Do all these have any lesson for us today? No doubt, a democratically elected government in independent India would come forward, as it is doing, with a massive relief programme. At the same time, its weakness would be that it would have to depend in its transmission and enforce-ment on the bureaucratic machinery. It is here that the political parties could be motivated. The Prime Minister has engaged himself in on-the-spot survey and directing different arms of the administration, both Central and at the State level, to rush relief to the victims. At the same time, he could, as the Congress-I President, put his entire party membership on the relief work—not just those belonging to the affected areas but the entire party on a nationwide basis as was done in 1934. This, however, has to be done by making serious efforts at bringing in other political parties in a combined effort, irrespective of their affiliations and approaches. No relief work worth the name can tackle a catastrophe of the magnitude of a devastating earthquake without the support and active involvement of a wider spectrum of political activists than what a single party can provide. This is often forgotten by parties in office, wherever they may be. But experience of the past has shown that no party loses and every party gains in political terms by cooperating with each other in the face of a national disaster. If relief to the distressed and rehabilitation of the devastated area are to be lifted to the level of an all-out national endeavour, the Prime Minister must seek the active cooperation of all political parties, and these parties in their turn must not only respond to such a call but get themselves totally involved in it.

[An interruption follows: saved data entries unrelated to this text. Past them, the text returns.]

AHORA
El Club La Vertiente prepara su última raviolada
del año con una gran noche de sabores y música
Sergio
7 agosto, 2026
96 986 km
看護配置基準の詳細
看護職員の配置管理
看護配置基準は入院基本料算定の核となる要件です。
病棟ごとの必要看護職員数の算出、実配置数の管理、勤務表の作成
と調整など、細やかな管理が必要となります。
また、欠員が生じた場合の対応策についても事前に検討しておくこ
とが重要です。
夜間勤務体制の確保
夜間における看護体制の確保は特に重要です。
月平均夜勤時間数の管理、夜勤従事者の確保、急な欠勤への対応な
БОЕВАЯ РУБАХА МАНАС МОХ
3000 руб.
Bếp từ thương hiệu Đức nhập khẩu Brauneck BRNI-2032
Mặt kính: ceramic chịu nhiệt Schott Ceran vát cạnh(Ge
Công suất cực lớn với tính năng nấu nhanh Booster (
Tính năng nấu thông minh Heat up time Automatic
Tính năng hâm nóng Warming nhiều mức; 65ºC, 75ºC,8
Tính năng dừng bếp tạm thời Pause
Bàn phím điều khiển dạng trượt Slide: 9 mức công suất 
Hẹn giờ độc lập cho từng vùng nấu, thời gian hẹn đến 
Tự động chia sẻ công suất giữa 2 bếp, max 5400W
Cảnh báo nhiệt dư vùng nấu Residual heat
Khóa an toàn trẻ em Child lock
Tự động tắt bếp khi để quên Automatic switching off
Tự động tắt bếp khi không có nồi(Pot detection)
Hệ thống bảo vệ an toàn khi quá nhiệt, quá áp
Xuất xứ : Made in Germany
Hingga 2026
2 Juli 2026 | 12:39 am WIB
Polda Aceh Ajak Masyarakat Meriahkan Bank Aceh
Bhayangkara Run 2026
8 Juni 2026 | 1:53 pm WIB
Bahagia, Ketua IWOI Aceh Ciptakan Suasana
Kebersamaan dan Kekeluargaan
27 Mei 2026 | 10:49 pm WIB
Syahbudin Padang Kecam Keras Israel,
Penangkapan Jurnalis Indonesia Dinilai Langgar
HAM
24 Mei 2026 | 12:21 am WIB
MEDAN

One sometimes has the uneasy feeling that harking back to the past may not appeal to the present generation of leaders with their heady iconoclasm towards whatever has been done in the past: the mod in politics tends to dismiss the old as being out of date. What is to be realised is that while every new approach is to be welcomed, the wisdom distilled from the experience of the past is a reliable standby for any leadership especially when it has been bequeathed with a heritage as rich as the many-splendoured endeavour connected with our freedom struggle.